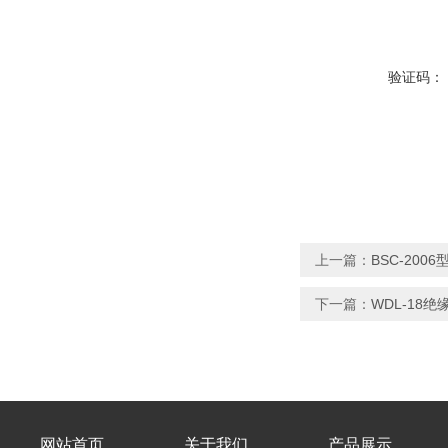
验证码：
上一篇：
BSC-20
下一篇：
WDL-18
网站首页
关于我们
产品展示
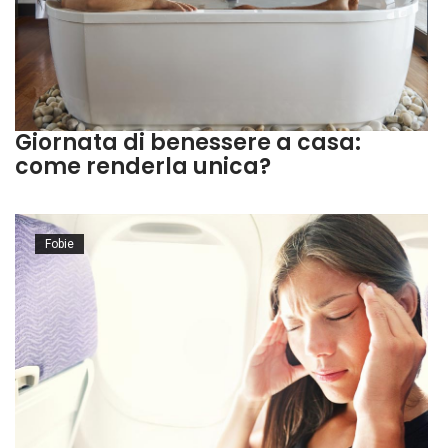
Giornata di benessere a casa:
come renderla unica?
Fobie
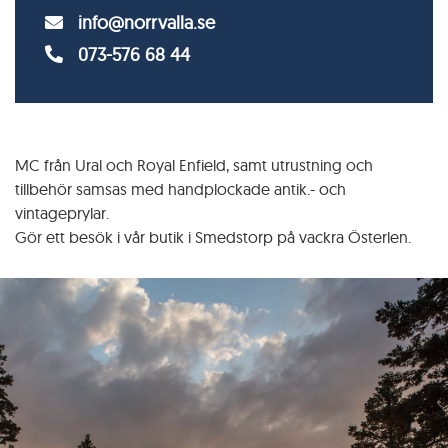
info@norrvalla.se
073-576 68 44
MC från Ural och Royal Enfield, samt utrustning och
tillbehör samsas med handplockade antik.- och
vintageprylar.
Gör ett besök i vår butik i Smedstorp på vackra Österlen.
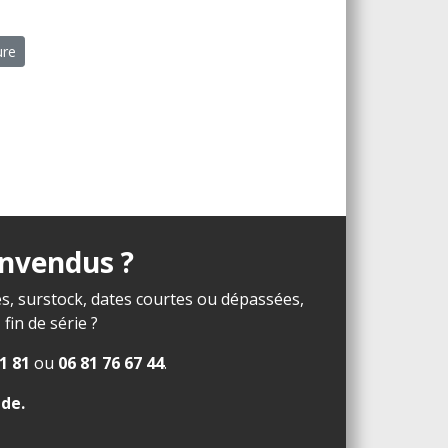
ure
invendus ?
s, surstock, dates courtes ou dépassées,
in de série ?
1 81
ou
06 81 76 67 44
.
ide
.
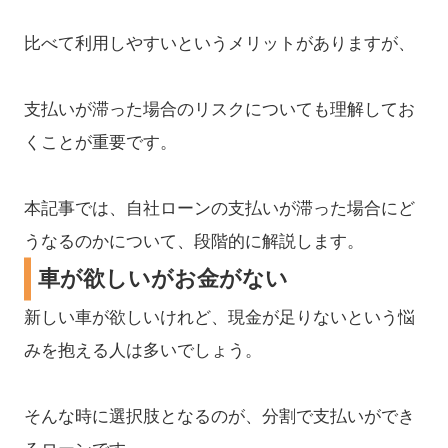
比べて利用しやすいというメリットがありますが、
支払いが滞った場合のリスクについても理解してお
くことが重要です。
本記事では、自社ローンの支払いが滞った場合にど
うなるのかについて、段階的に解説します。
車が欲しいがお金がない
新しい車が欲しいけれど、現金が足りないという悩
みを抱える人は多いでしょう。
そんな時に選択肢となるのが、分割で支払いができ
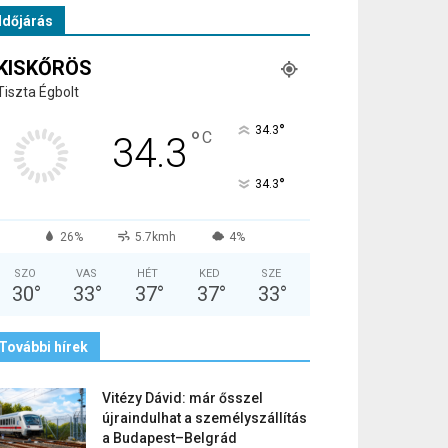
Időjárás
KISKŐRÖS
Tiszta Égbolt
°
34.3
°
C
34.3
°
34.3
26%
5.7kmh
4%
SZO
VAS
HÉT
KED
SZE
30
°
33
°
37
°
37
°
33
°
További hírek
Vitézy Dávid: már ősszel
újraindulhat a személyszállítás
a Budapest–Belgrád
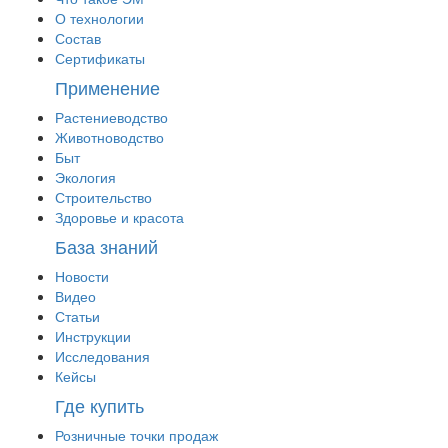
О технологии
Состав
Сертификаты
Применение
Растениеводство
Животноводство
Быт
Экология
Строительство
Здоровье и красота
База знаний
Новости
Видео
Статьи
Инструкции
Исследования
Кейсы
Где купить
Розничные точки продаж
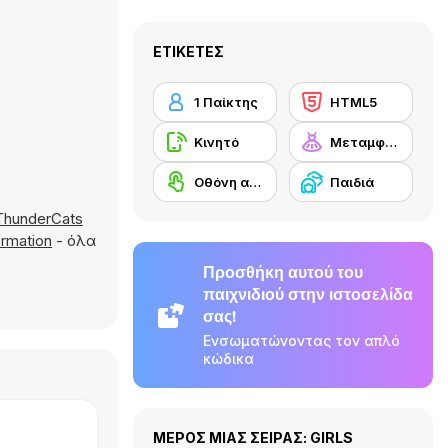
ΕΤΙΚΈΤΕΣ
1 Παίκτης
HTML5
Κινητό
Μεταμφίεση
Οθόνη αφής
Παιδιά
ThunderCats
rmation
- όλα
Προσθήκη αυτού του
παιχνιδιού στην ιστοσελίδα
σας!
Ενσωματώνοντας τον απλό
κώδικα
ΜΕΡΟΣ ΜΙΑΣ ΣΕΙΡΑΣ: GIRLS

**Exercise description**
Recast the text lines read from every entry above as a single numbered list, omitting blank lines. Leave the pictures out of the answer.

**Result of this exercise**
1. 验证码：
2. 上一篇：
3. BSC-20
4. 下一篇：
5. WDL-18
6. 网站首页
7. 关于我们
8. 产品展示
9. Giornata di benessere a casa:
10. come renderla unica?
11. Fobie
12. info@norrvalla.se
13. 073-576 68 44
14. MC från Ural och Royal Enfield, samt utrustning och
15. tillbehör samsas med handplockade antik.- och
16. vintageprylar.
17. Gör ett besök i vår butik i Smedstorp på vackra Österlen.
18. ure
19. invendus ?
20. s, surstock, dates courtes ou dépassées,
21. in de série ?
22. 1 81
23. ou
24. 06 81 76 67 44
25. .
26. ide
27. .
28. 比べて利用しやすいというメリットがありますが、
29. 支払いが滞った場合のリスクについても理解してお
30. くことが重要です。
31. 本記事では、自社ローンの支払いが滞った場合にど
32. うなるのかについて、段階的に解説します。
33. 車が欲しいがお金がない
34. 新しい車が欲しいけれど、現金が足りないという悩
35. みを抱える人は多いでしょう。
36. そんな時に選択肢となるのが、分割で支払いができ
37. Időjárás
38. KISKŐRÖS
39. Tiszta Égbolt
40. °
41. 34.3
42. °
43. C
44. 34.3
45. °
46. 34.3
47. 26%
48. 5.7kmh
49. 4%
50. SZO
51. VAS
52. HÉT
53. KED
54. SZE
55. 30
56. °
57. 33
58. °
59. 37
60. °
61. 37
62. °
63. 33
64. °
65. További hírek
66. Vitézy Dávid: már ősszel
67. újraindulhat a személyszállítás
68. a Budapest–Belgrád
69. О технологии
70. Состав
71. Сертификаты
72. Применение
73. Растениеводство
74. Животноводство
75. Быт
76. Экология
77. Строительство
78. Здоровье и красота
79. База знаний
80. Новости
81. Видео
82. Статьи
83. Инструкции
84. Исследования
85. Кейсы
86. Где купить
87. Розничные точки продаж
88. ΕΤΙΚΈΤΕΣ
89. 1 Παίκτης
90. HTML5
91. Κινητό
92. Μεταμφίεση
93. Οθόνη αφής
94. Παιδιά
95. ThunderCats
96. rmation
97. - όλα
98. Προσθήκη αυτού του
99. παιχνιδιού στην ιστοσελίδα
100. σας!
101. Ενσωματώνοντας τον απλό
102. κώδικα
103. ΜΕΡΟΣ ΜΙΑΣ ΣΕΙΡΑΣ: GIRLS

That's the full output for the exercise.